Correção: Marcelo Caumo é investigado pelo período de sua atuação como prefeito de Lajeado, e não como procurador-geral do município, conforme publicado das 7h42min às 9h11min desta terça-feira (11). O texto já foi corrigido.
A Polícia Federal, com o apoio da Controladoria Geral da União (CGU), deflagrou, na manhã desta terça-feira (11), a Operação Lamaçal. O objetivo é apurar desvio de recursos públicos federais do Fundo Nacional de Assistência Social (FNAS) repassados à administração municipal de Lajeado, no Vale do Taquari, em razão da enchente ocorrida em maio de 2024.

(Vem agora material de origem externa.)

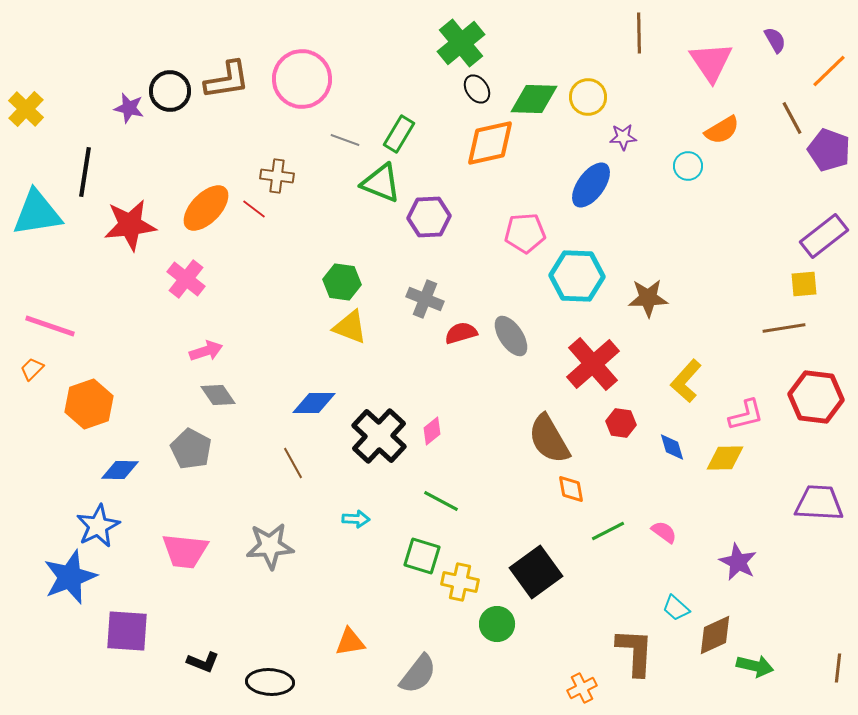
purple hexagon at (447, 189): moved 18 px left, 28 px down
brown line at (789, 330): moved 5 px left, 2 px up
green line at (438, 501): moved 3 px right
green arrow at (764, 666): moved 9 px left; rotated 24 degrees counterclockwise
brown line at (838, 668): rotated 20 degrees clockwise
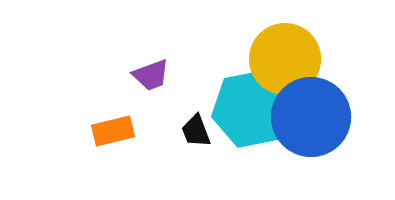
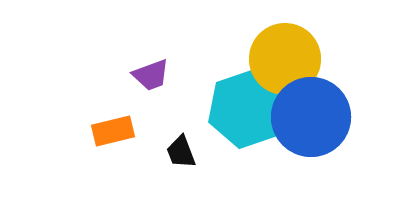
cyan hexagon: moved 4 px left; rotated 8 degrees counterclockwise
black trapezoid: moved 15 px left, 21 px down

Um dos alvos é Marcelo Caumo, que foi prefeito do município entre 2017 e 2024. São investigados contratos da gestão dele enquanto ele era prefeito, firmados após a enchente do ano passado. Marcelo Caumo é o atual secretário de Desenvolvimento Urbano e Metropolitano do governo do Rio Grande do Sul.
Durante a ação, policiais federais cumpriram 35 mandados de busca e apreensão, expedidos pelo Tribunal Regional Federal da 4ª Região, além do sequestro de 10 veículos e bloqueio de ativos no montante aproximado de até R$ 4,5 milhões. A investigação é chefiada pelo delegado Marconi Silva, da delegacia da PF em Santa Cruz do Sul. As buscas aconteceram nos municípios de Lajeado, Muçum, Encantado, Garibaldi, Guaporé, Carlos Barbosa, São Leopoldo, Novo Hamburgo e Porto Alegre. Entre os alvos dos mandados está Caumo, filiado ao União Brasil.
A PF investiga suspeita de irregularidades em licitação da prefeitura para contratação de empresa de prestação de serviços terceirizados de psicólogo, assistente social, educador social, auxiliar administrativo e motorista. A dispensa da licitação foi realizada com a justificativa do estado de calamidade pública declarado por Lajeado em 2024. Há indícios de que a contratação direta da empresa investigada tenha ocorrido sem observância da proposta mais vantajosa e os valores contratados estariam acima do valor de mercado.
O valor total dos dois contratos, inicialmente levantados no curso do inquérito policial, soma aproximadamente R$ 120 milhões. Os alvos são investigados pelos crimes de desvio de verbas públicas, crimes em licitações e contratos administrativos, bem como por lavagem de capitais. A operação contou com a participação de 92 policiais federais e três auditores da CGU.
Não existe determinação judicial para afastar Caumo do cargo.
Contraponto
O que diz o governo do Estado:
O governo estadual mandou nota oficial a respeito e destaca que a investigação não tem qualquer relação com a atuação de Marcelo Caumo enquanto secretário de Estado. "À época dos fatos relatados, Marcelo Caumo atuava na administração municipal na cidade de Lajeado. Ainda que a apuração seja sobre contratos firmados antes do ingresso dele no quadro do Executivo estadual, o governo reforça sua absoluta disposição para auxiliar a Polícia Federal na investigação dentro do que for possível. O governo do Estado aguardará os desdobramentos da apuração, resguardando o direito de defesa e contraditório dos envolvidos".
O que diz Marcelo Caumo:
Em nota oficial, o ex-prefeito diz:
"Em relação às diligências realizadas pela Polícia Federal nesta terça-feira (11/11), informo que estou à disposição das autoridades para prestar todos os esclarecimentos necessários. Confio plenamente na Justiça e possuo a convicção de que todos os fatos serão devidamente esclarecidos. No período em que estive à frente da administração municipal, sempre pautei minhas ações pela transparência, pela responsabilidade com o dinheiro público e pelo respeito às leis. Tenho orgulho de ter liderado uma gestão reconhecida por avanços significativos em Lajeado. É importante ressaltar que os recursos apreendidos no escritório do qual fui sócio não têm qualquer relação com o objeto da investigação em curso, ou com minha função pública, e será devidamente comprovado".